WHAT IS REQUIRED.
Output every record exactly, apart from its images.

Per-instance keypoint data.
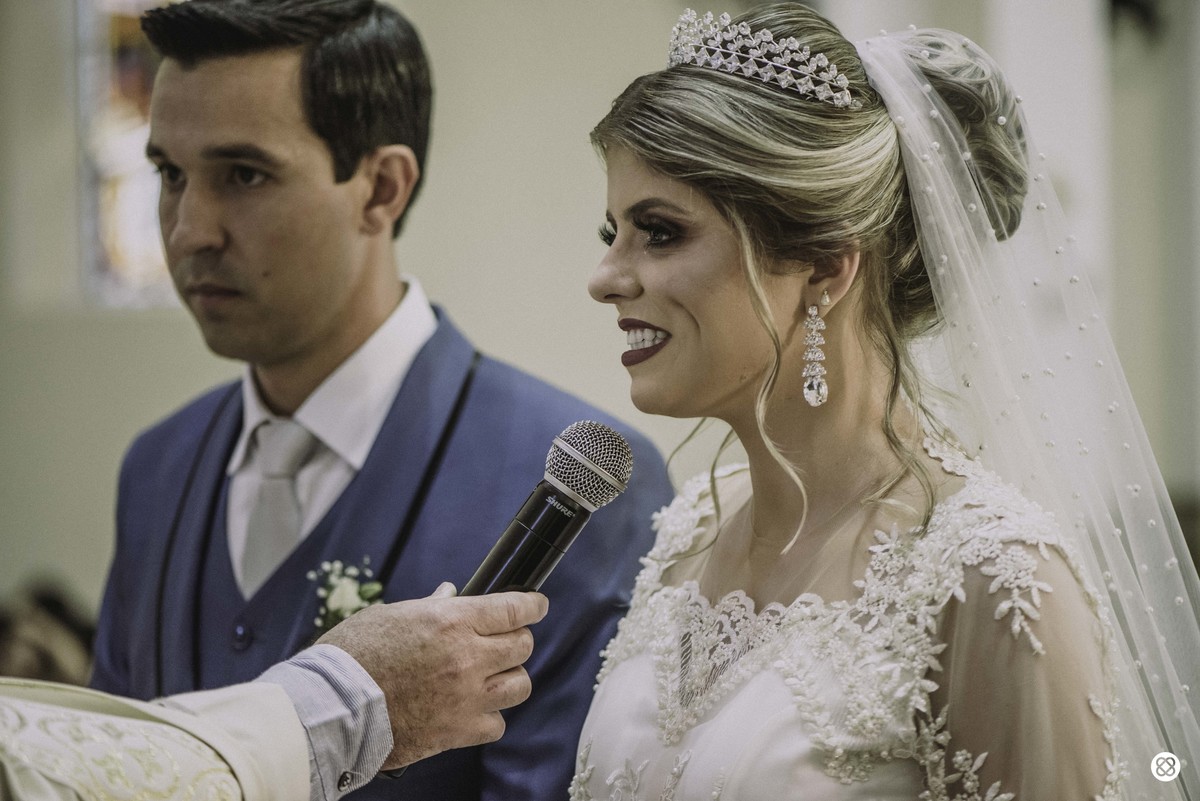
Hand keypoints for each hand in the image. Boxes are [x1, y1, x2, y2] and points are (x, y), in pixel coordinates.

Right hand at [316, 583, 547, 769]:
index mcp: (451, 620)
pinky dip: (490, 717)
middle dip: (517, 640)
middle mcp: (467, 656)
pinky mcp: (458, 731)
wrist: (331, 707)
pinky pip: (497, 724)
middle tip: (505, 641)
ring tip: (492, 677)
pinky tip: (473, 709)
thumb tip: (450, 595)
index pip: (513, 608)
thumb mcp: (390, 616)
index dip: (532, 605)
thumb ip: (429, 607)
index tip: (537, 606)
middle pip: (522, 645)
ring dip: (509, 678)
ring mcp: (466, 696)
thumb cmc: (352, 655)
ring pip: (519, 685)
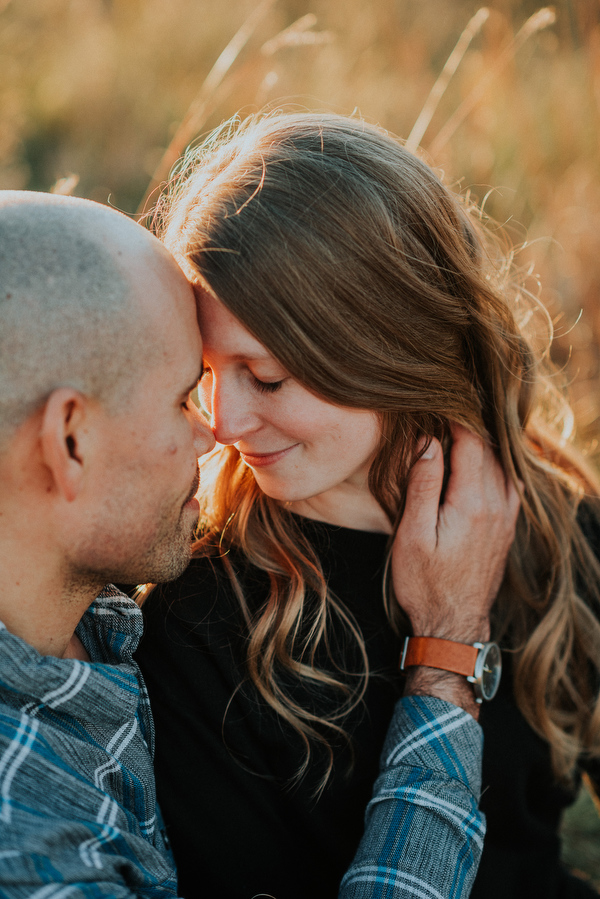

EXERCISE RESPONSE.
Hand keypoints for each hand in the image. Boxes are [x1, y1, x2, y2] and points are (x, y), in pixel coordinates.

Right hand at [316, 583, 547, 769]:
index mcp: (451, 620)
pinky dip: (490, 717)
middle dip: (517, 640)
middle mcp: (467, 656)
pinky mcp: (458, 731)
wrist: (331, 707)
pinky pip: (497, 724)
middle tip: (505, 641)
ring tip: (492, 677)
pinky tip: (473, 709)
thumb tip: (450, 595)
index pip: (513, 608)
thumb mcp: (390, 616)
index dip: (532, 605)
thumb ip: (429, 607)
index tip: (537, 606)
middle pip: (522, 645)
ring dip: (509, 678)
ring mcp: (466, 696)
thumb cmc: (352, 655)
ring pip: (519, 685)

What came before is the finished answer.